Voici donc la question fondamentale (et essentielle) qui se pose :

"Séparer le bon grain de l'ivraie"! Pour une fois je salue au passage la métaphore de Jésus dans le Nouveau Testament (comme quoi il y a aussi de la "philosophie" - et de la réalité - dans les écritures saintes - Bible, Livre de Mormon, Coran, Torah et autres)...

Certes, la question de la séparation du bon grain de l'ivraie demeure discutable (elle l'a toujours été d'ailleurs)...

Mais elle le reste : entière, insoluble et sans vraie réponse... D'autant plus que "Génies" et "Trouducs" sur Terra 1, se livrent une guerre éternelle, sans doute assez nombreux les uns et les autres...

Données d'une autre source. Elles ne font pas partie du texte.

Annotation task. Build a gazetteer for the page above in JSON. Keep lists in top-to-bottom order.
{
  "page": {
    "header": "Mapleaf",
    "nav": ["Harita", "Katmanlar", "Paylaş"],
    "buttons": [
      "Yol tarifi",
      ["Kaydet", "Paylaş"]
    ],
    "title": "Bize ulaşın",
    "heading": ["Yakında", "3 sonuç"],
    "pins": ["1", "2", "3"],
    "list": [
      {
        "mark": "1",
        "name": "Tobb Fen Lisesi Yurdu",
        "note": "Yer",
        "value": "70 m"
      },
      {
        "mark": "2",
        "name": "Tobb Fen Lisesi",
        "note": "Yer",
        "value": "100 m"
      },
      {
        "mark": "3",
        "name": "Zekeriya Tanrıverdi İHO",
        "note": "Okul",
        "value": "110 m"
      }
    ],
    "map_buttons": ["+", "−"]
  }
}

En définitive, c'est dans l'aléatoire que ça se décide... Et l'aléatoire n'est peut-être pas "inintelligent"... Inorganisé,oui ; provoqué, souvent... Mais "intelligent" en fait... D'une intelligence qui nous étonne toujours, et qui nous dépasse...Et se "moque" bien de la dimension "temps", de nos repères, de nos valeurs et de nos habitudes...

Autrefois, je veux dire il y a au moins quelques dizaines d'années avant nous, et à plus forte raison aux 18èmes et 19èmes siècles ; c'était beaucoup plus simple! Il y avait d'un côté l'immense majorité des gens du peuple ne sachant ni lire ni écrire... Et d'un autre côté, quelques "intellectuels", généralement sinon presque toujours des gens de situation sociale privilégiée, des nobles, des personnes ayant eu une éducation par des précepteurs ou autres enseignants et professeurs de l'époque...

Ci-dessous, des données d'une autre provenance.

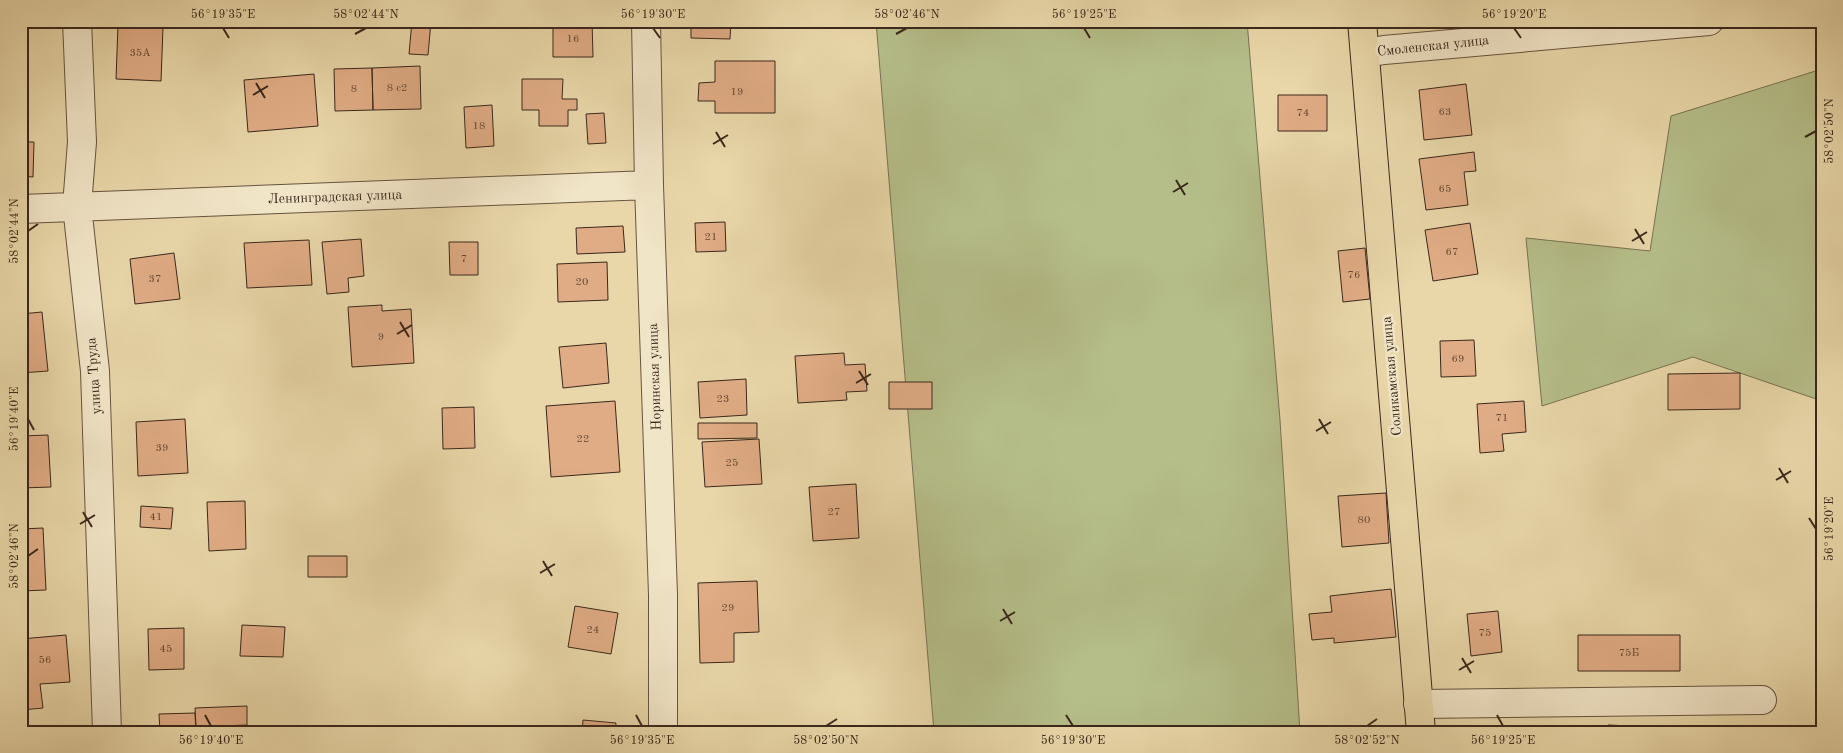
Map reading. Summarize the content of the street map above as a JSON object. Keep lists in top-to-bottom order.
{
  "streets": {
    "main road": ["Соликамская улица"],
    "street": [
      "Смоленская улица",
      "Ленинградская улица",
      "улица Труда",
      "Норинская улица"
    ]
  },
  "crossings": [
    ["Смоленская улица", "Соликамская улица"],
    ["Ленинградская улица", "улица Труда"],
    ["Ленинградская улица", "Норинская улица"]
  ],
  "house_numbers": [
    "16",
    "35А",
    "8 с2",
    "8",
    "19",
    "63",
    "74",
    "18",
    "65",
    "21",
    "67",
    "7",
    "76",
    "37",
    "20",
    "9",
    "69",
    "23",
    "71",
    "22",
    "39",
    "25",
    "27",
    "41",
    "80",
    "29",
    "24",
    "75",
    "45",
    "75Б",
    "56"
  ],
  "coordinates": [
    "56°19'35\"E",
    "58°02'44\"N",
    "56°19'30\"E",
    "58°02'46\"N",
    "56°19'25\"E",
    "56°19'20\"E",
    "58°02'50\"N",
    "56°19'40\"E",
    "58°02'52\"N"
  ]
}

Alors, de telles personnes ayant accompli leurs "humanités" (comme on disait à l'époque) pouvaient devenir des écrivains, des poètes, des penseurs "bien connus" et lus (évidemment par d'autres personnes ayant elles aussi reçu une éducation)...

Autrement dit, "arriver" était "chose certaine"... A moins de beaucoup choquer la société de l'époque, ou d'être un penseur vraiment atypique et ouvrant des voies "étrangères"...

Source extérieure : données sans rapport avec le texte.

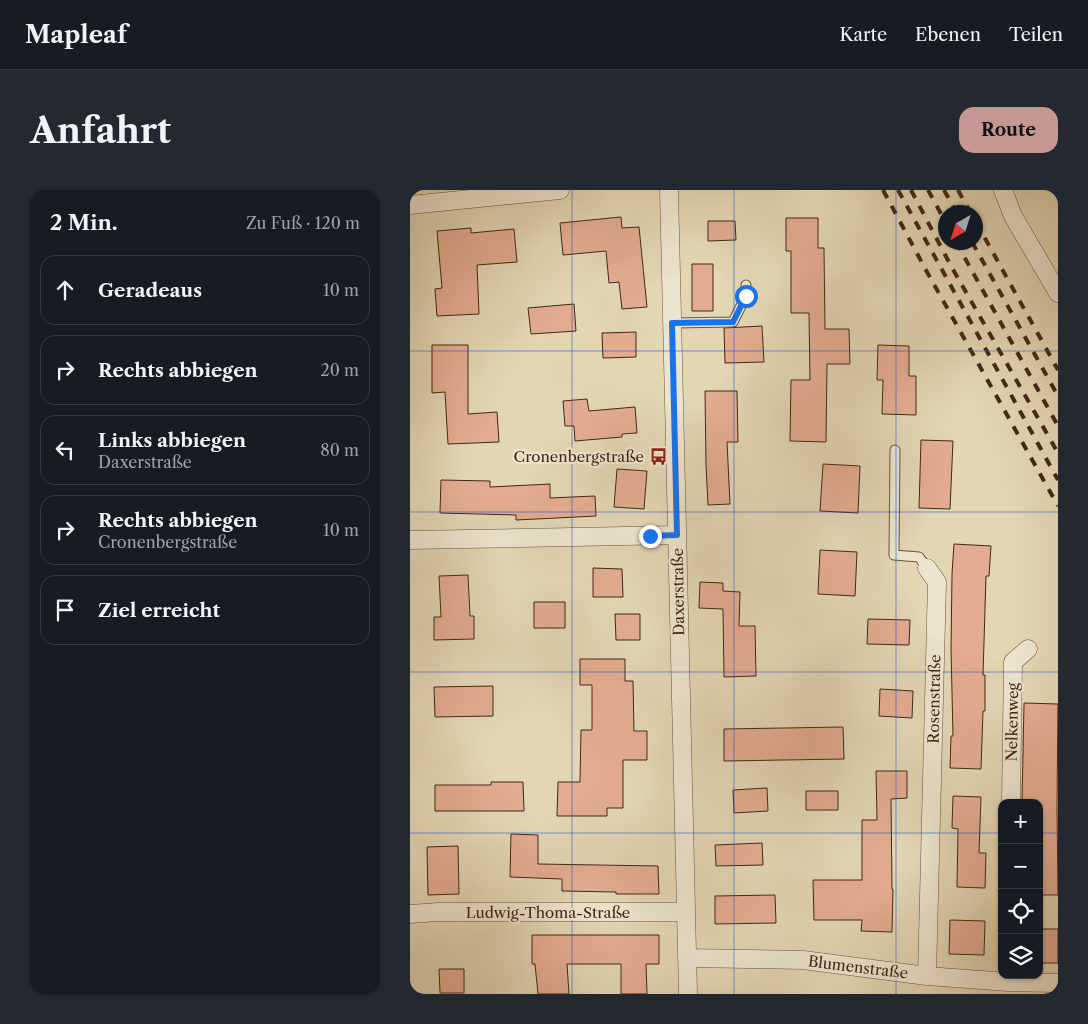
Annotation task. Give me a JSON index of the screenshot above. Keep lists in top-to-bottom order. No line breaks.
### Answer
{"streets":{"street":["Daxerstraße","Rosenstraße","Nelkenweg","Ludwig-Thoma-Straße","Blumenstraße"]},"crossings":[["Daxerstraße","Ludwig-Thoma-Straße"],["Daxerstraße","Blumenstraße"],["Rosenstraße","Blumenstraße"]],"places":{"bus stop":["Cronenbergstraße"]},"north":"bottom left","page":{"header":"Mapleaf","nav":["Karte","Ebenen","Teilen"],"buttons":"Route","title":"Anfahrt","heading":["2 Min.","Zu Fuß · 120 m"],"list":[["Geradeaus","10 m"],["Rechts abbiegen","20 m"],["Links abbiegen","Daxerstraße","80 m"],["Rechts abbiegen","Cronenbergstraße","10 m"],"Ziel erreicht"],"map_buttons":["+","−"]}}
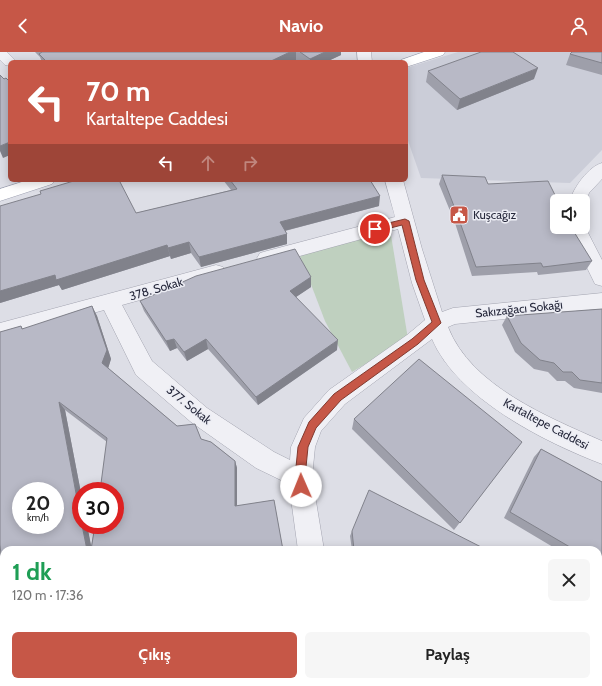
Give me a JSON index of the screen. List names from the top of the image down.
{
  "streets": {
    "street": [
      "378. Sokak",
      "Sakızağacı Sokağı",
      "377. Sokak",
      "Kartaltepe Caddesi"
    ]
  },
  "crossings": [
    ["378. Sokak", "377. Sokak"],
    ["Sakızağacı Sokağı", "377. Sokak"],
    ["Sakızağacı Sokağı", "Kartaltepe Caddesi"]
  ],
  "places": {
    "public building": ["Kuşcağız"]
  },
  "page": {
    "header": "Navio",
    "turn": ["70 m", "Kartaltepe Caddesi"],
    "speed": "20 km/h",
    "limit": "30",
    "heading": ["1 dk", "120 m · 17:36"],
    "buttons": ["Çıkış", "Paylaş"]
  }
}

Cela, tout ce que je viens de dire, était encore vrai durant la première moitié du 20ème siècle (une époque "bénie des dieux" à mon sens, puisque déjà, les gens du peuple savaient lire en grand nombre, mais qu'il n'y avait pas encore ces myriades d'auteurs comme aujourd'hui)

La vérité, (faut-il oui ou non le déplorer mais ça c'est une autre question) c'est que nous entrons dans des temps qui n'ont plus rien à voir avec ce qui précéda...

Que les valeurs, que les repères, que les opinions (quand il y en a) ont radicalement changé (plus qu'ils n'ont évolué)... Et que de nos jours, de plus en plus - et peut-être autant de mieux en mieux que de pire en pire - du fait que tout le monde a accès à la culture, que tous les jeunes d'aujourd'hui font des études, que les formations sont de plus en plus diversifiées, nombreuses et spécifiques dans autant de domaines ; et que les gens maintenant deviennent des "génies" (à leur manière) même si ce ne sont que de tout petits "génies")... La vérité oui, c'est que "le monde devient trop étroit pour autant de "génies"...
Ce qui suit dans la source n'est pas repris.